For custom invoke wrappers, import AUDITAUR_TRACE_CONTEXT_ARG and createAuditaurTraceContext() to use the same reserved carrier as Auditaur’s built-in wrapper:

import { AUDITAUR_TRACE_CONTEXT_ARG, createAuditaurTraceContext } from '@auditaur/api';
const args = {
id: 'user-1',
[AUDITAUR_TRACE_CONTEXT_ARG]: createAuditaurTraceContext(),
};

onExportError is optional. Failed exports are requeued up to the exporter retention cap; the callback receives the original error plus attempted, queued, retained, and dropped record counts so development UIs or agents can surface collection problems.

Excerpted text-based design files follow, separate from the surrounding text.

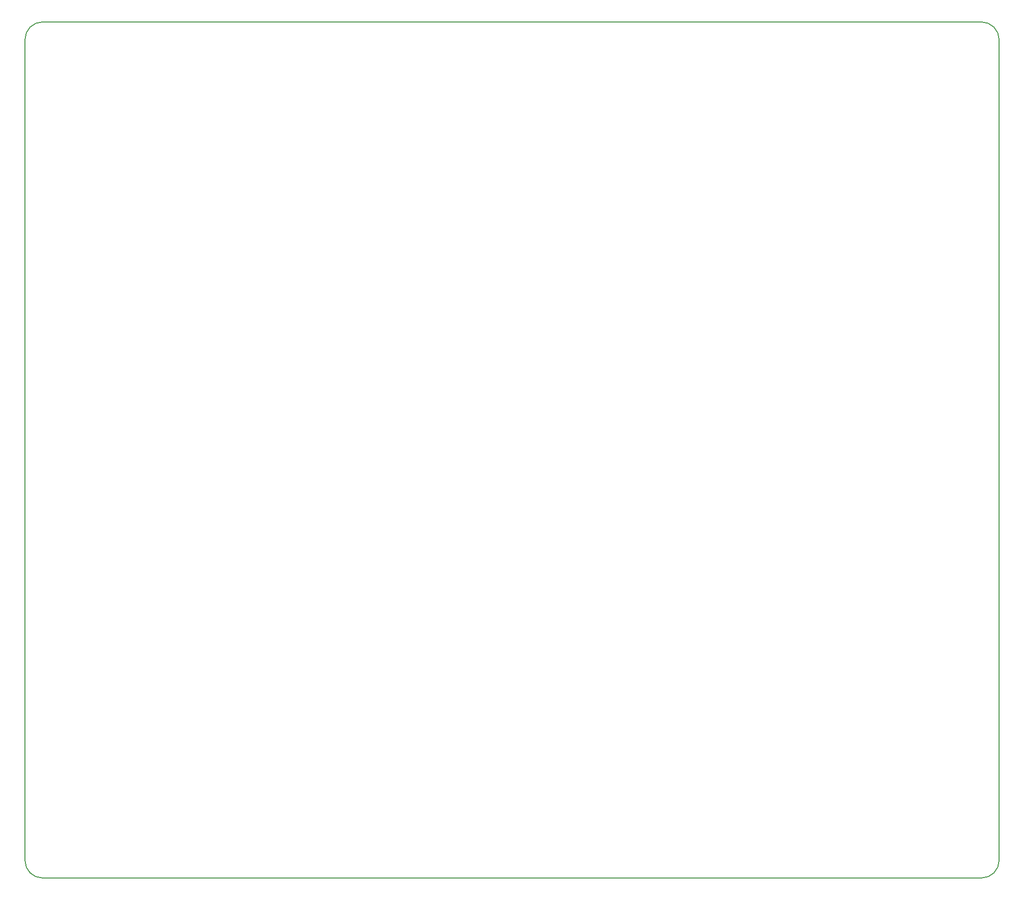
<source format=gm1>
%FSLAX44Y44*%
%MOMM*%
G71*
G01*
G75*
G04 Layer_Color=16711935*
%ADD10R,0.8890X0.9652*%
%ADD11R,0.8000X0.9000*%
%ADD12R,1.0160X0.9400*%
%ADD13R,1.0160X0.9398*%
%ADD14R,0.9400X1.0160*%
%ADD15R,0.9398X1.0160*%
%ADD16R,0.9652X0.8890*%
%ADD17R,2.2000X0.3600*%
%ADD18R,3.0000X1.0000*%
%ADD19C,0.2000*%
%ADD20C,0.2032*%
%ADD21C,0.2540*%
%ADD22C,1.5240*%
%ADD23C,0.5080*%
%ADD24O,1.0160X1.6510*%
%ADD25O,1.4000X3.8000*%
%ADD26O,3.8000X1.4000*%
%ADD27C,1.5240*%
%ADD28R,1.5240X1.5240*%
%ADD29C,1.7780*%
%ADD30C,1.2700*%
%ADD31R,1.2700X1.2700*%
%ADD32C,4.0000*%
%ADD33C,5.0000*%
%ADD34C,0.4000*%
%ADD35C,0.3810*%
%ADD36C,2.0000*%
%ADD37C,0.6350*%
%ADD38C,0.3810*%
%ADD39C,0.1270*%
%ADD40C,0.1524*%
%ADD41C,0.1500*%
%ADD42C,0.2286*%
%ADD43R,1.0922X1.1684*%
%ADD44R,1.0032X1.1032*%
%ADD45R,1.2192X1.1432*%
%ADD46R,1.2192X1.1430*%
%ADD47R,1.1432X1.2192*%
%ADD48R,1.1430X1.2192*%
%ADD49R,1.1684X1.0922*%
%ADD50R,2.4032X0.5632*%
%ADD51R,3.2032X1.2032*%
%ADD52O,1.2192X1.8542*%
%ADD53O,1.6032X4.0032*%
%ADD54O,4.0032X1.6032*%
%ADD55C,1.7272*%
%ADD56R,1.7272X1.7272*%
%ADD57C,1.9812*%
%ADD58C,1.4732*%
%ADD59R,1.4732X1.4732*%
%ADD60C,4.2032*%
%ADD61C,5.2032*%
%ADD62C,0.6032*%
%ADD63C,0.5842*%
D20*
X-1076960Y-1325880D02*
G03*
X-1046480Y-1356360I30480J0D01*
G01*
X579120D02*
G03*
X609600Y-1325880I0J30480D01*
G01*
Y96520D02*
G03*
X579120Y127000I-30480J0D01*
G01*
X-1046480D02*
G03*
X-1076960Y96520I0J-30480D01*
G01*
X-1046480Y127000D02*
X579120D01*
X-1076960Y-1325880D02*
Y96520D01*
X-1046480Y-1356360D02*
X579120D01*
X609600Y-1325880D02*
Y96520D01*
M02*

</source>
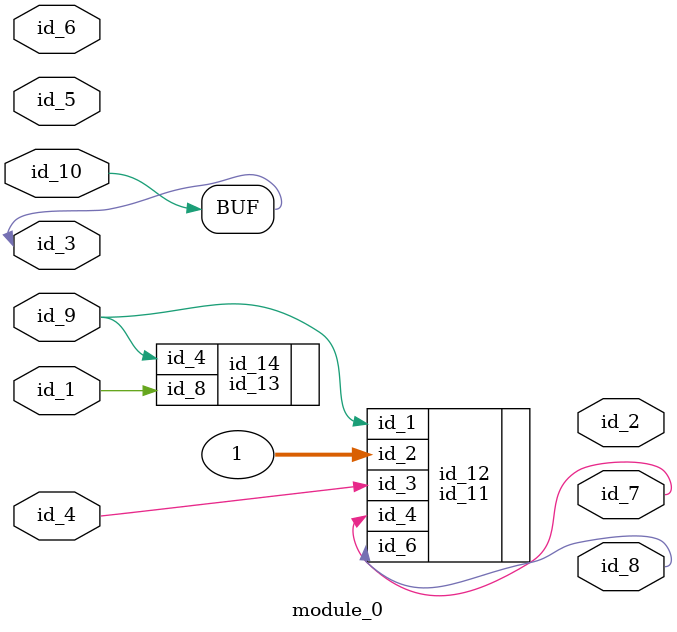
<source format=v>
module module_0 (
    id_1,
    id_2,
    id_3,
    id_4,
    id_5,
    id_6,
    id_7,
    id_8,
    id_9,
    id_10
);
  input id_10;
  input id_9;
  output id_8;
  output id_7;
  input id_6;
  input id_5;
  input id_4;
  input id_3;
  output id_2;
  input id_1;
  id_11 id_12 (
      .id_3(id_4),
      .id_6(id_8),
      .id_4(id_7),
      .id_2(1),
      .id_1(id_9)
  );
  id_13 id_14 (
      .id_8(id_1),
      .id_4(id_9)
  );
  assign id_3 = id_10;
endmodule

</source>
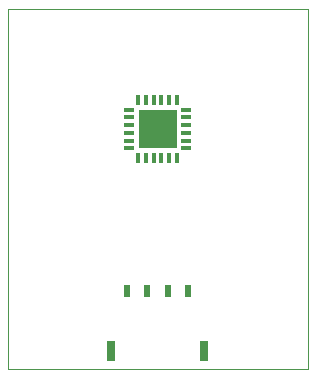
<source format=gtp>
G04 EAGLE Gerber RS-274X export*
G75*
%MOMM*%
%FSLAX34Y34*%
%LPD*%
%INSolder paste top*%
%IPPOS*%
%AMOC8*
5,1,8,0,0,1.08239X$1,22.5*%
G01*
%ADD10C,0.000000*%
%ADD11R,0.850000X0.350000*%
%ADD12R,0.350000X0.850000*%
%ADD13R,3.300000X3.300000*%
%ADD14R,0.600000X1.000000*%
%ADD15R,0.700000X1.800000*%


D10*
X0Y0D02*
X254000Y0D01*
X254000Y304800D01*
X0Y304800D01*
X0Y0D01*
D11*
X102500Y219450D03*
X102500Y212950D03*
X102500Y206450D03*
X102500Y199950D03*
X102500Y193450D03*
X102500Y186950D03*
D12*
X110750Y178700D03*
X117250Y178700D03*
X123750Y178700D03*
X130250Y178700D03*
X136750Y178700D03*
X143250Y178700D03*
D11*
X151500Y186950D03*
X151500Y193450D03*
X151500Y199950D03*
X151500Y206450D03*
X151500Y212950D03*
X151500Y219450D03*
D12*
X143250Y227700D03*
X136750Y227700D03*
X130250Y227700D03*
X123750Y227700D03*
X117250Y227700D03*
X110750Y227700D03*
D13*
X127000Y203200D03*
D14*
X101500Y65675D03*
X118500Y65675D03*
X135500Y65675D03*
X152500Y65675D03*
D15*
X87750Y15175D03*
X166250Y15175D03*
M02*

</source>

To sink spans emitted through an existing OpenTelemetry JS tracer provider, attach the Auditaur exporter as another span processor:

Terminal window
npm install @opentelemetry/api @opentelemetry/sdk-trace-base
import { BasicTracerProvider, SimpleSpanProcessor } from '@opentelemetry/sdk-trace-base';
import { initAuditaur } from '@auditaur/api';
const auditaur = await initAuditaur({ serviceName: 'my-tauri-app' });
const provider = new BasicTracerProvider({
spanProcessors: [
new SimpleSpanProcessor(auditaur.createOpenTelemetrySpanExporter()),
],
});

If your app already creates a provider, add the span processor to that existing provider configuration instead of installing another global provider. SimpleSpanProcessor is usually enough because Auditaur batches before calling the Tauri plugin. The exporter preserves OpenTelemetry trace/span ids, span kind/status, instrumentation scope, resource attributes, events, and links in the existing SQLite span mapping. Metrics, logs from the OpenTelemetry logs SDK, and automatic instrumentation setup are still planned.